The unusual businesses he saw weren’t on some Hollywood backlot, but were California’s classic coterie of mimetic architecture—that is, buildings shaped like, well, anything but buildings. According to Cristina Carbone, a professor of art and architectural history at Bellarmine University in Louisville, Kentucky, the practice dates back to at least the Renaissance. By the 18th century, says Carbone, who is working on a book on the style, English gardens were sprinkled with follies, such as dining pavilions masquerading as pagodas, churches, and pyramids. In America, the first known example—a six-story wooden elephant named Lucy—rose over the seaside community of Margate, New Jersey, in 1881.
When this style of vernacular architecture landed in California a few decades later, it emerged into a sea of mission-inspired structures. But soon, these roadside curiosities—built with a wink and a whole lot of plaster—were perhaps more densely clustered there than in anywhere else in the world. [...]

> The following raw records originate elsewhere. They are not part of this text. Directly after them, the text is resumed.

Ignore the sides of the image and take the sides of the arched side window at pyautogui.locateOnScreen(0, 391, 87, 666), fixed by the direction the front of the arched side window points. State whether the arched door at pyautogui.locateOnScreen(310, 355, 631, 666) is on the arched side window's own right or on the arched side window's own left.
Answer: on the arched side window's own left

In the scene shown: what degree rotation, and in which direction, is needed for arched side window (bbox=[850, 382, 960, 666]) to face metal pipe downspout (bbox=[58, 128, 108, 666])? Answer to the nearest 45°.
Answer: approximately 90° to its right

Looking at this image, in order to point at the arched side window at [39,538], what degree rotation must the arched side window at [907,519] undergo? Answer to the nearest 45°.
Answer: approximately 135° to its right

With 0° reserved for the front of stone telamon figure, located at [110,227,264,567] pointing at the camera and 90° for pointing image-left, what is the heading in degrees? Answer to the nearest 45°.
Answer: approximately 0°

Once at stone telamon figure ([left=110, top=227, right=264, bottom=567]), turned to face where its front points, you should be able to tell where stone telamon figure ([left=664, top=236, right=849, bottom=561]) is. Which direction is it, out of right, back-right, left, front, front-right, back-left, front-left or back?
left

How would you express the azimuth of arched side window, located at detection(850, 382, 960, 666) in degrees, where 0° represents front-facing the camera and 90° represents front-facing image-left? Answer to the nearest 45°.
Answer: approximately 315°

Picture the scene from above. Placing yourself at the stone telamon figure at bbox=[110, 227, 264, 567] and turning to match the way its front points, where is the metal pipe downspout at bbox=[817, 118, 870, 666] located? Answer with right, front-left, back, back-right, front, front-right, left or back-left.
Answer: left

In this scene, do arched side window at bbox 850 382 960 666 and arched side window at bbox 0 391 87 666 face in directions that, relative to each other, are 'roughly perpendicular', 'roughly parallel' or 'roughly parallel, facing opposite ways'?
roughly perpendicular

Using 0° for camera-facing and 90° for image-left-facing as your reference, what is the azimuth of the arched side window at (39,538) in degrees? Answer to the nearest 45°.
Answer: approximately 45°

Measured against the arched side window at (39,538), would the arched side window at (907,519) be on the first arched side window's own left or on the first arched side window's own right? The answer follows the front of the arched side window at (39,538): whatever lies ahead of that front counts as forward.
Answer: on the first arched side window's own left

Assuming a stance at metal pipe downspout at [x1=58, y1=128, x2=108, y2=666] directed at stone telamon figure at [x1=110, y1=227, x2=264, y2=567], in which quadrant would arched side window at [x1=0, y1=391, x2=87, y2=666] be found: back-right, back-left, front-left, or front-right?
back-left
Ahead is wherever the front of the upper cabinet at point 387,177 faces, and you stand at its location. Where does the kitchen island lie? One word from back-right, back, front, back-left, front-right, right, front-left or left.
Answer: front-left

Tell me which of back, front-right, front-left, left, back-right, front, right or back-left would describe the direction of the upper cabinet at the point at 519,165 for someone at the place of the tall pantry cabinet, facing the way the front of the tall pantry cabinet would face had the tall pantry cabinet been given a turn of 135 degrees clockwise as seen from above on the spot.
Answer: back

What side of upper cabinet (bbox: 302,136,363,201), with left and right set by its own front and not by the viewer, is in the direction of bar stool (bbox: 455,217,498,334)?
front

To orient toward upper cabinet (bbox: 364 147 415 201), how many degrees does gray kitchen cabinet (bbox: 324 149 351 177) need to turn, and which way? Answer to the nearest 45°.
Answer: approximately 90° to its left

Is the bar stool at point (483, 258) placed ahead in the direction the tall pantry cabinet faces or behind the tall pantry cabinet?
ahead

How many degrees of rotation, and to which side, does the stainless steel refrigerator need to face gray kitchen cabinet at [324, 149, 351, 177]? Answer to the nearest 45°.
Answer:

As California’s open spaces were tamed by roads and cars, business owners scrambled to find ways to entice drivers to pull off the highways and reach for their wallets. Automobiles became more widely accessible after World War I, and “the middle class was able to get out, and that had never happened before,” Carbone says. Mimetic buildings were, for a time, a useful tactic—both functional architecture and large, loud advertisement. “If Californians were going to be fully committed to this ‘automania,’” Gebhard writes, “then why not cultivate a set of architectural images which would instantly catch the eye, and which we would continue to remember?” These buildings were “not necessarily near anything terrifically important,” Carbone says, but they could draw the attention of drivers just passing through.